[Source records]
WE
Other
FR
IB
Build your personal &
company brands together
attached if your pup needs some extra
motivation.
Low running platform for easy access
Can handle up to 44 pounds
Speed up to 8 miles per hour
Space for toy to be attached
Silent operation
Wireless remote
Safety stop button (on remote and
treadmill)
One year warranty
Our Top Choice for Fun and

==

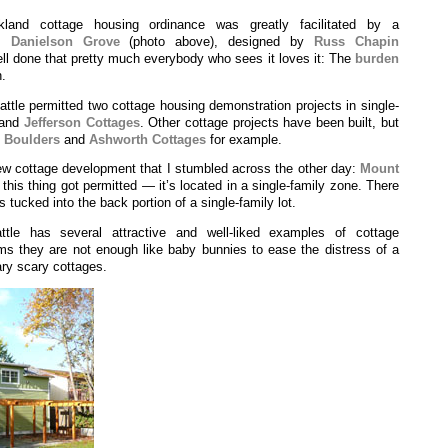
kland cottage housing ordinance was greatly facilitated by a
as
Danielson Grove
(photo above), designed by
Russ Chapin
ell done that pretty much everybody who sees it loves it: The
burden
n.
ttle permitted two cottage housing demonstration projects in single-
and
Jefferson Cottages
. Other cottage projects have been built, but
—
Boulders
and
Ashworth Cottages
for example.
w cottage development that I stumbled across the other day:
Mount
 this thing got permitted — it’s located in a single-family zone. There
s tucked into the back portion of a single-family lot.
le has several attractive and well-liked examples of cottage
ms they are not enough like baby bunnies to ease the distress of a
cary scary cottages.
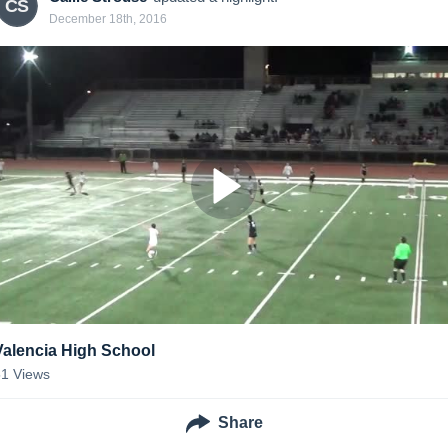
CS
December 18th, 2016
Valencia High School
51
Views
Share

**What the exercise asks**: From the entries above, pull out each line that includes "projects".

**Response**:
ttle permitted two cottage housing demonstration projects in single-
. Other cottage projects have been built, but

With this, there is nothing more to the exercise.